- _ASSIGNMENT_
Copy each line containing the word "right" from the records that follow, please.

- _PROVIDED DATA_
***

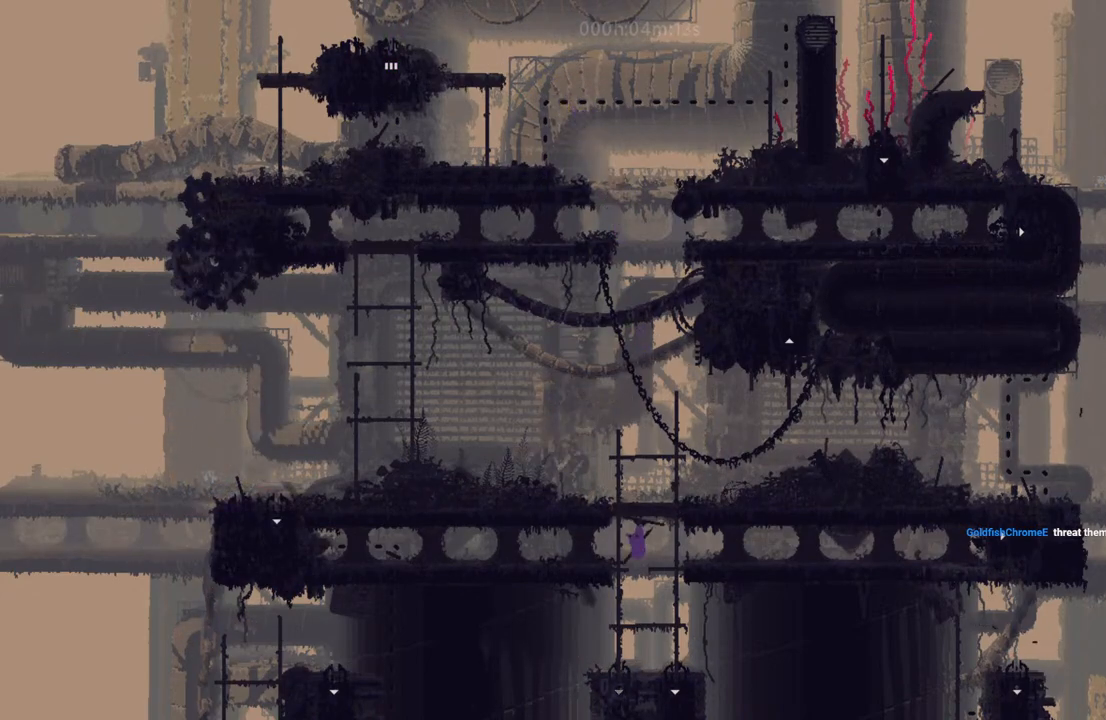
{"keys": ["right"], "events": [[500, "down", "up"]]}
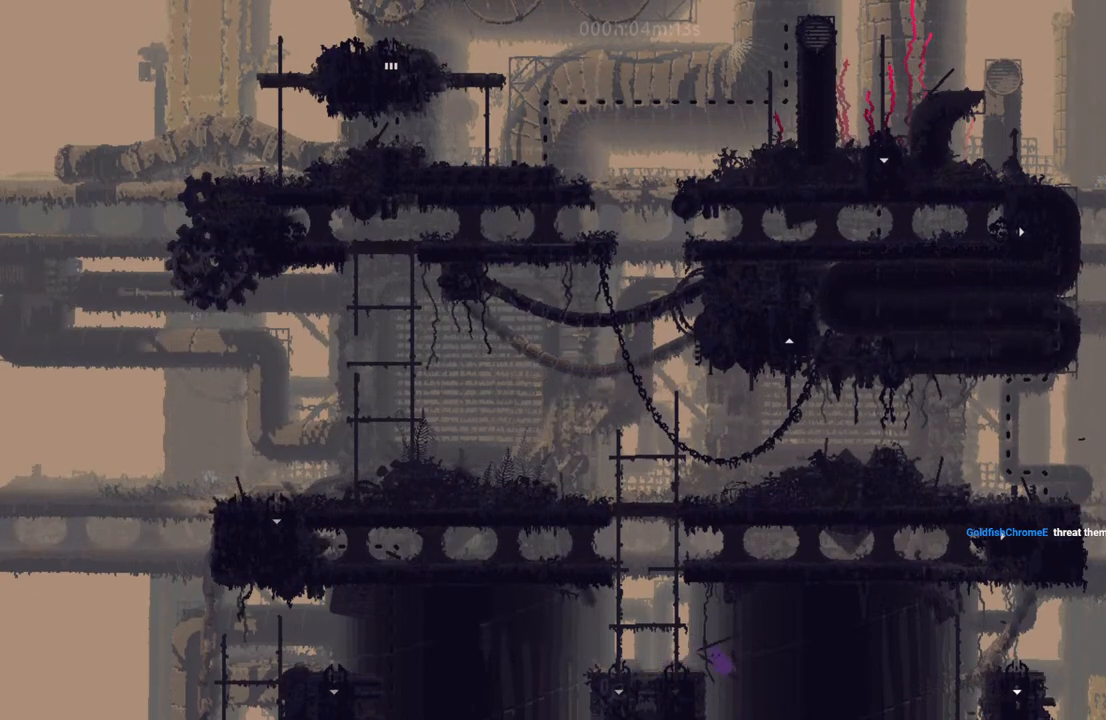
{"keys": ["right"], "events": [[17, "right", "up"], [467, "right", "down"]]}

***

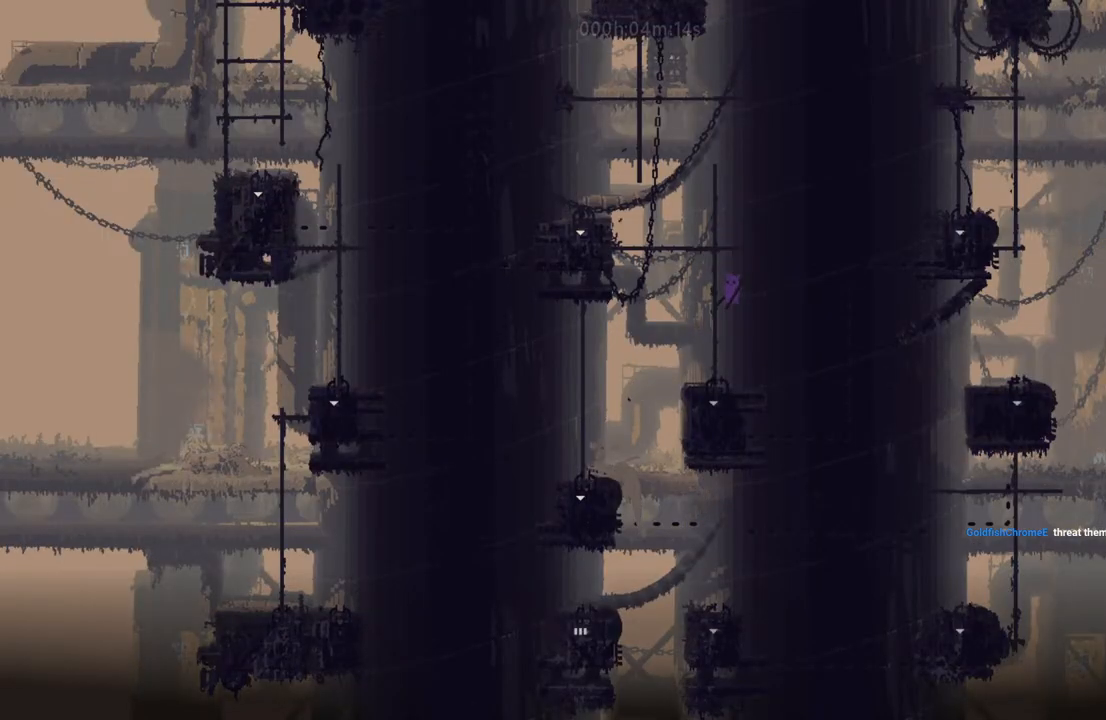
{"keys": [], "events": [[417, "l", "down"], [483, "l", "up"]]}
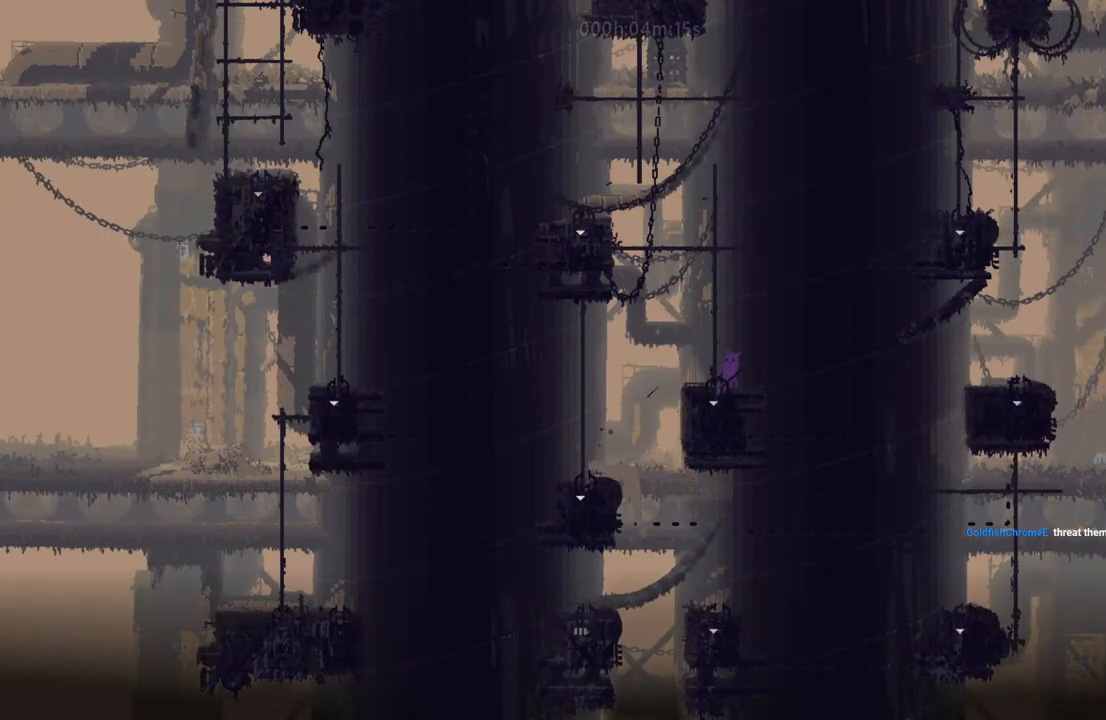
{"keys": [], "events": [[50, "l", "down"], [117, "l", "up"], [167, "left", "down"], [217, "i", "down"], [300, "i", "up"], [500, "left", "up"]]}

***

- _ANSWER BELOW_
{"keys": ["right"], "events": [[500, "down", "up"]]}
{"keys": ["right"], "events": [[17, "right", "up"], [467, "right", "down"]]}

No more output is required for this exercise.